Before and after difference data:
⁂

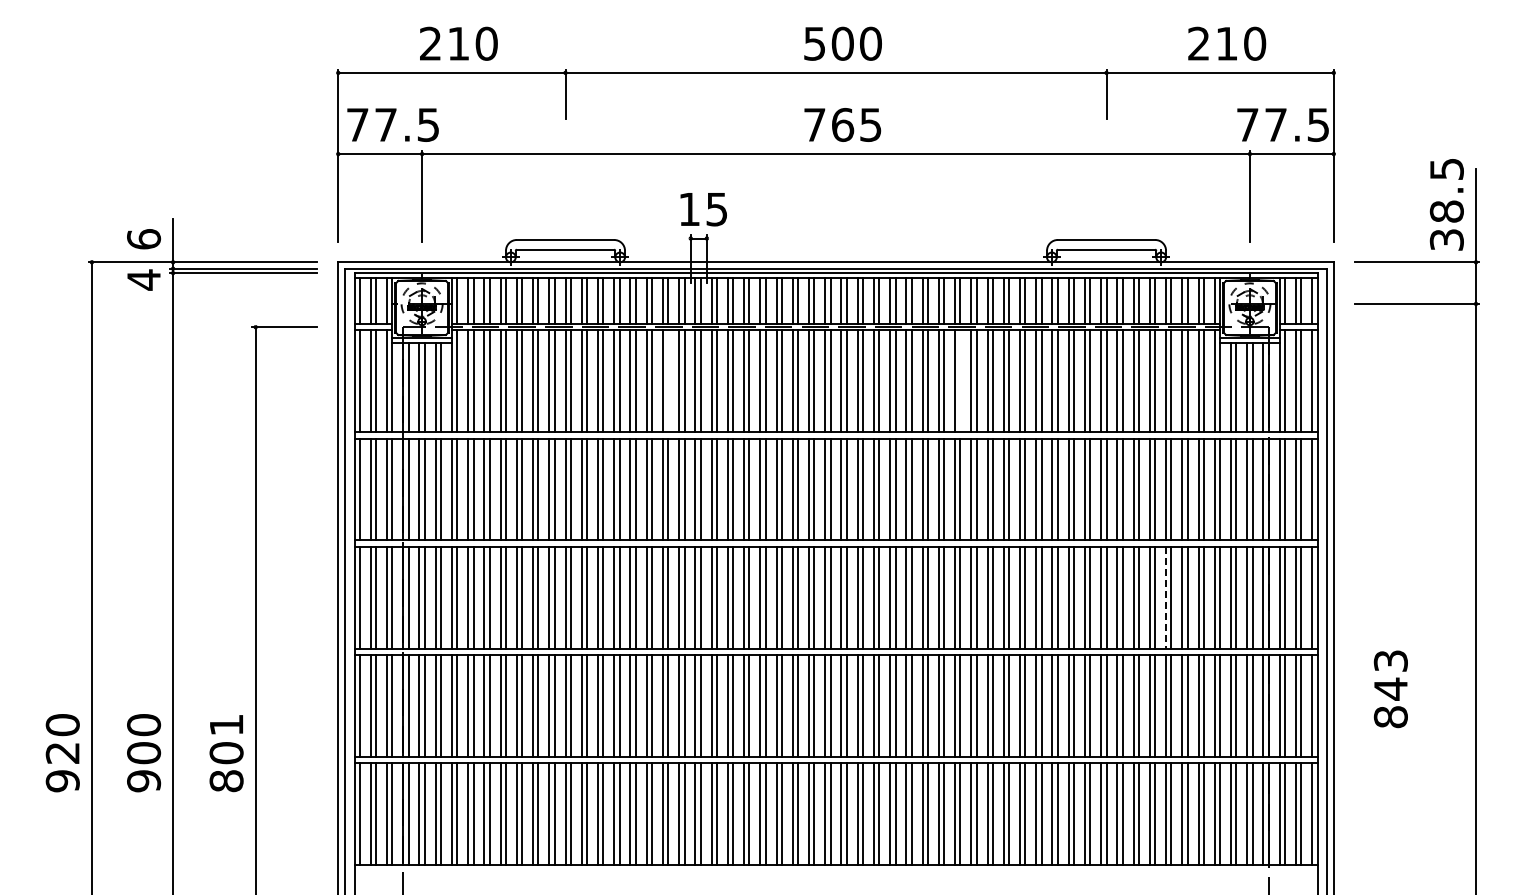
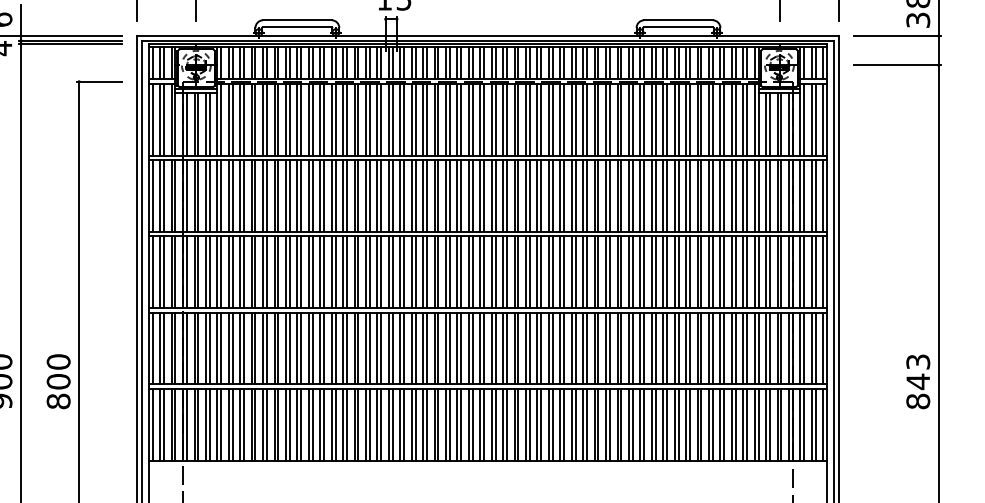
line: (668, 381) -> (369, 119), added
line: (960, 381) -> (575, 119), added
line: (1166, 597) -> (720, 272), dashed -> solid
text: (1390, 689) -> (917, 382), moved
text: (226, 725) -> (58, 362), 801 -> 800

⁂

ASSIGNMENT. All of the data gets printed again exactly; the pictures do not.

ANSWER.
line: (668, 381) -> (369, 119), added
line: (960, 381) -> (575, 119), added
line: (1166, 597) -> (720, 272), dashed -> solid
text: (1390, 689) -> (917, 382), moved
text: (226, 725) -> (58, 362), 801 -> 800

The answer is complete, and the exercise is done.